Il grembiule, invece, ben che vada, se non proprio gli accessori di un lavatoio, richiama la credenza della cucina, dove, intriso di intingoli e chiazzato di macchie, è sempre a portata di mano della buona massaia. Ordinariamente non è articolo da regalo: tanto meno da parte delle suore, per un giovane prete. Eppure è l’unico paramento sacerdotale registrato nel vangelo. Il quale vangelo, per la messa solenne celebrata da Gesù il Giovedì Santo, non parla né di casule, né di ammiti, né di stole, né di piviali.

Parla di questo panno rozzo che il Maestro si cinse ai fianchi con un gesto squisitamente sacerdotale.

 

Chi sa che non sia il caso di completare il guardaroba delle nostre sacrestie con l’aggiunta di un grembiule tra le dalmatiche di raso e le pianete, tra i veli omerali di broccato e le stole a lamine d’argento!

 

La cosa più importante comunque, non è introdurre il grembiule nell’armadio dei paramenti sacri, ma comprendere che la stola e il grembiule sono quasi il diritto e il rovescio di un unico simbolo sacerdotale. Anzi, meglio ancora, sono come l’altezza e la larghezza di un unico panno di servizio: il servizio reso a Dio e quello offerto al prossimo. La stola senza il grembiule resterebbe semplicemente calligrafica. Il grembiule senza la stola sarebbe fatalmente sterile…

Don Tonino Bello

 
 

Simbolo sacerdotale

Sappiamo che stola e paramenti sacri vengono usati dai sacerdoti, ma forse è bene ricordare qui che ogni battezzato in Cristo diventa re, sacerdote e profeta ed è chiamato a svolgere nella sua vita queste tre funzioni. Perciò nel grembiule che ogni persona usa per i lavori quotidiani possiamo considerare presenti due significati che attingono e si completano a vicenda: servizio e sacerdozio.

 

Ecco cosa dice il Concilio Vaticano II nella Lumen Gentium, riguardo alla funzione sacerdotale dei laici:

Partecipazione dei laici al sacerdozio comune

34. Il sommo ed eterno sacerdote Gesù Cristo, volendo continuare la sua testimonianza e il suo ministero anche attraverso i laici, li vivifica col suo Spirito e incessantemente li spinge ad ogni opera buona e perfetta.

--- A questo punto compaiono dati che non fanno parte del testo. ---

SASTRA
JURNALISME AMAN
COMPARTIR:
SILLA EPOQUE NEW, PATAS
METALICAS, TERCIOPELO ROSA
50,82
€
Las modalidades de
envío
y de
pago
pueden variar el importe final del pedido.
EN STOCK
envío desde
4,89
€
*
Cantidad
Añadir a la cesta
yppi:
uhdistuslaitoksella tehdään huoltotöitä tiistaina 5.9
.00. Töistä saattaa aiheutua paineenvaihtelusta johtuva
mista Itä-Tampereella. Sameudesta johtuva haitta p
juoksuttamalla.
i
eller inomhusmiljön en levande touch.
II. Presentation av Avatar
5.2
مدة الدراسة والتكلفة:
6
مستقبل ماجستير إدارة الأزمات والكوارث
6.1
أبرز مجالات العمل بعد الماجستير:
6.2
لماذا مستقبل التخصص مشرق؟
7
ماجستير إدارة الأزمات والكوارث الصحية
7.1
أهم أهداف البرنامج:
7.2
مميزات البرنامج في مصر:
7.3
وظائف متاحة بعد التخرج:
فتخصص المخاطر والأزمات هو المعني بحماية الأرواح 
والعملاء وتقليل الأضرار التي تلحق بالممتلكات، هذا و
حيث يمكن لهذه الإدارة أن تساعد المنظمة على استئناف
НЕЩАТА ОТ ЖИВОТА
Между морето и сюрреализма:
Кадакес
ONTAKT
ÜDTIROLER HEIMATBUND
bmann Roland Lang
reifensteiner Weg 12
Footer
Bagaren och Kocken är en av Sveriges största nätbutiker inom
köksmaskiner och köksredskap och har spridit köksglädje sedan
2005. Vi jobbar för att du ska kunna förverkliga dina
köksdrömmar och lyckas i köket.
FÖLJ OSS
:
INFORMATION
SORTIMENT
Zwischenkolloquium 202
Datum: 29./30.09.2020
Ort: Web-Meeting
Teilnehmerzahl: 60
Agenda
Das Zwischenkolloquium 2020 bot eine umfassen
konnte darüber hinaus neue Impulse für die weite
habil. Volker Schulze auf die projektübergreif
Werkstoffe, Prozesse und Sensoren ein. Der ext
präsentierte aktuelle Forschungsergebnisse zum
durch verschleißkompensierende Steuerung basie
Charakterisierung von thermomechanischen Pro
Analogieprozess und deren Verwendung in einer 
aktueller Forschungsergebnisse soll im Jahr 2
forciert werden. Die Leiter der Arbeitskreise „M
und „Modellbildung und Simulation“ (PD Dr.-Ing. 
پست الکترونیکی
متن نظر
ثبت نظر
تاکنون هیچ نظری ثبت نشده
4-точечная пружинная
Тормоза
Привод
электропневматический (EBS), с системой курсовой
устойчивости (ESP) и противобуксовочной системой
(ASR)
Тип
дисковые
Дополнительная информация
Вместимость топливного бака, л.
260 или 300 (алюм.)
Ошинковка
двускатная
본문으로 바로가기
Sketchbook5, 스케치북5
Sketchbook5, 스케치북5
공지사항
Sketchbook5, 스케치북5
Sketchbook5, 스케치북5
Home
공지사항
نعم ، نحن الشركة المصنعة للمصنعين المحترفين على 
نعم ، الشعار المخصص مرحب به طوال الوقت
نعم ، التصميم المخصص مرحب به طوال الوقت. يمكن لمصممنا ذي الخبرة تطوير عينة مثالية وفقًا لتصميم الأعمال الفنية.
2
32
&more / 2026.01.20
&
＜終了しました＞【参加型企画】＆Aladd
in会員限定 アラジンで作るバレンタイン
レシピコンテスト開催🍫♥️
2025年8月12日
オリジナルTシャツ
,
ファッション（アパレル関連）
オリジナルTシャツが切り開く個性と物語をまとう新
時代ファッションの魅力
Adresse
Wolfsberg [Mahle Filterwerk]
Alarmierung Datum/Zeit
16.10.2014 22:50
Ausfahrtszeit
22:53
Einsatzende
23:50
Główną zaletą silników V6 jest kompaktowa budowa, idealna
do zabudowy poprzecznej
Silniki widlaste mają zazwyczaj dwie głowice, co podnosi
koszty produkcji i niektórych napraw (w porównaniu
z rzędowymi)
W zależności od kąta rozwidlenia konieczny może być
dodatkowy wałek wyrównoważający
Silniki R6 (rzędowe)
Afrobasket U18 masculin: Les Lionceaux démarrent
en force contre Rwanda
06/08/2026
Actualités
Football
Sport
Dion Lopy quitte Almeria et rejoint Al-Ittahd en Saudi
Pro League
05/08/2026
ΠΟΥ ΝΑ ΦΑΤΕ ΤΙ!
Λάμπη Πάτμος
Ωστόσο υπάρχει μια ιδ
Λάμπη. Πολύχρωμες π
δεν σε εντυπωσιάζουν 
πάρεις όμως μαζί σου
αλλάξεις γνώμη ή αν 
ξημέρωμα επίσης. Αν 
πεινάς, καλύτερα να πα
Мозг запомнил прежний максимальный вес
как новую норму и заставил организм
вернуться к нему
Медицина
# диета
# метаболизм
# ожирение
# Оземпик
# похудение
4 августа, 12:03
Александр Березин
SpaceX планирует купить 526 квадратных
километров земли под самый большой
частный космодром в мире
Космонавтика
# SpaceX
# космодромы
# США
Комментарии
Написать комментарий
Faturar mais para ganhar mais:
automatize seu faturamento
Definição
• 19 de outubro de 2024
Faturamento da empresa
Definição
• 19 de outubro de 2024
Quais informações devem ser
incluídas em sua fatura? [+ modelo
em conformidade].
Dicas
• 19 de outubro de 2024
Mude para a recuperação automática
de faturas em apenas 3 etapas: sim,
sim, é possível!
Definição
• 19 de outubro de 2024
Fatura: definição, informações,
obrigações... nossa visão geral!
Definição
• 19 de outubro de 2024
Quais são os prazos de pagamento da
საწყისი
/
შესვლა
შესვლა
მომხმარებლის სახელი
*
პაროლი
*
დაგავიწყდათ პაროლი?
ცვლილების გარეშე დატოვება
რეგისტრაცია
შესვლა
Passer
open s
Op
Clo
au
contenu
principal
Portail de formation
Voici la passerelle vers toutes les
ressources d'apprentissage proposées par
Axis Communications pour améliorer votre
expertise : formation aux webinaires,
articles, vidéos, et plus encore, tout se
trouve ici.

A coloro infatti che intimamente congiunge alla sua vita e alla sua missione, concede anche di aver parte al suo ufficio sacerdotale per esercitare un culto spirituale, in vista della glorificazione di Dio e della salvezza degli uomini. Perciò i laici, essendo dedicati a Cristo e consacrati dallo Spirito Santo, sono in modo mirabile chiamati e istruiti per produrre frutti dello Spirito sempre più abbondanti. Tutte infatti le loro attività, preghiere e iniziative apostoliche, la vita coniugale e familiare, il lavoro giornaliero, il sollievo spirituale e corporale, se sono compiute nello Spirito, e anche le molestie della vita, se sono sopportate con pazienza, diventano offerte spirituali gradite a Dio attraverso Gesù Cristo (cfr. 1 Pt 2,5); nella celebrazione dell'eucaristia sono in tutta pietà presentate al Padre insieme all'oblazione del Corpo del Signore. Così anche i laici, in quanto adoratori dovunque santamente operanti, consacrano a Dio il mondo stesso.